The inauguration of the rehabilitation of the Church of Santos Juanes will be the debut of the technique developed by Pilar Bosch, but similar systems promise future interventions. In Valencia, the same technique has been applied to some lunetos of the Church of San Nicolás, which were also removed using rabbit glue. Pilar Bosch's team has carried out biocleaning tests on the Serranos and Trinidad bridges to combat salt efflorescence, as they have also done in Santiago de Compostela. “At the moment,” she explains, “we are developing a project funded by the ministry to find bacteria capable of cleaning graffiti and resins. We are in an early stage. Graffiti is very complex. Its composition includes different resins, pigments, additives… Among the resins, there are acrylic, methylcellulose, and a wide variety. We have to find a microorganism capable of degrading these substances, one that is not pathogenic and does not sporulate, that does not produce spores to to prevent them from reproducing later.”
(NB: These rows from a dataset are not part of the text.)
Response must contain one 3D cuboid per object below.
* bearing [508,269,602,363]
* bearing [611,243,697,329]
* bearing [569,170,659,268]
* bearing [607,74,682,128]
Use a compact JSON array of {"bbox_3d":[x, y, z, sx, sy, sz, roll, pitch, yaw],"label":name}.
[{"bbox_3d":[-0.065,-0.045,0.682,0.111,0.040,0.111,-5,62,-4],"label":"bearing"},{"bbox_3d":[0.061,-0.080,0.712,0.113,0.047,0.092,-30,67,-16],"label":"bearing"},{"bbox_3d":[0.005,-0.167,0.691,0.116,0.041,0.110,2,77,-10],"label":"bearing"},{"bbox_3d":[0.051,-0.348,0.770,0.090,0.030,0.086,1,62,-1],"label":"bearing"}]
Other researchers have paved the way: “There is a lot of literature on microorganisms capable of degrading different products.” “There was a time when a lot of a resin called Paraloid was used, but over time it yellows,” she continues, “we have found bacteria in the Paraloid that we now cultivate because we already know they are good for removing that layer.”
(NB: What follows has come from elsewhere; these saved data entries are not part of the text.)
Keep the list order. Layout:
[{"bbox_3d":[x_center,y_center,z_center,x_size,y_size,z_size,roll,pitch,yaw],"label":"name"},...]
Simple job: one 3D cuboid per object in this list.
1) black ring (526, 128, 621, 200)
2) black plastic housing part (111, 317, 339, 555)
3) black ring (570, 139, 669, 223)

And she explains that “in Italy, these biocleaning systems are used to remove black crusts on monuments, crusts that form from pollution, the sulfates in the environment. Bacteria capable of degrading sulfates are used, but they have to work for several days.”
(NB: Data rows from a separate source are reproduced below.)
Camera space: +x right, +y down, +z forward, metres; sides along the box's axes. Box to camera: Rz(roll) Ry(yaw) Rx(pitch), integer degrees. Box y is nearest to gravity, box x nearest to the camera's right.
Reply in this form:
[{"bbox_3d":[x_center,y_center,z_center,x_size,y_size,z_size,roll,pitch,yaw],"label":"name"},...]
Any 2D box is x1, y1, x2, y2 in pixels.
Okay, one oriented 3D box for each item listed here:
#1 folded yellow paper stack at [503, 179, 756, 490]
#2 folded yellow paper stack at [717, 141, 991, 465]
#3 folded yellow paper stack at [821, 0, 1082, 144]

Her team is now working with products designed to protect monuments exposed to the elements, and the Ciudad Politécnica de la Innovación allows her to access a nearby chemical laboratory where they supply nanoparticles as easily as a neighbor asking for sugar. “The possibility of restoring Goya's canvases is complicated because pigments can be harmful to bacteria,” he adds. The public does not quite grasp the virtues of bacteria; people think they are harmful, “which is why I like to remind them how healthy probiotics can be,” she concludes.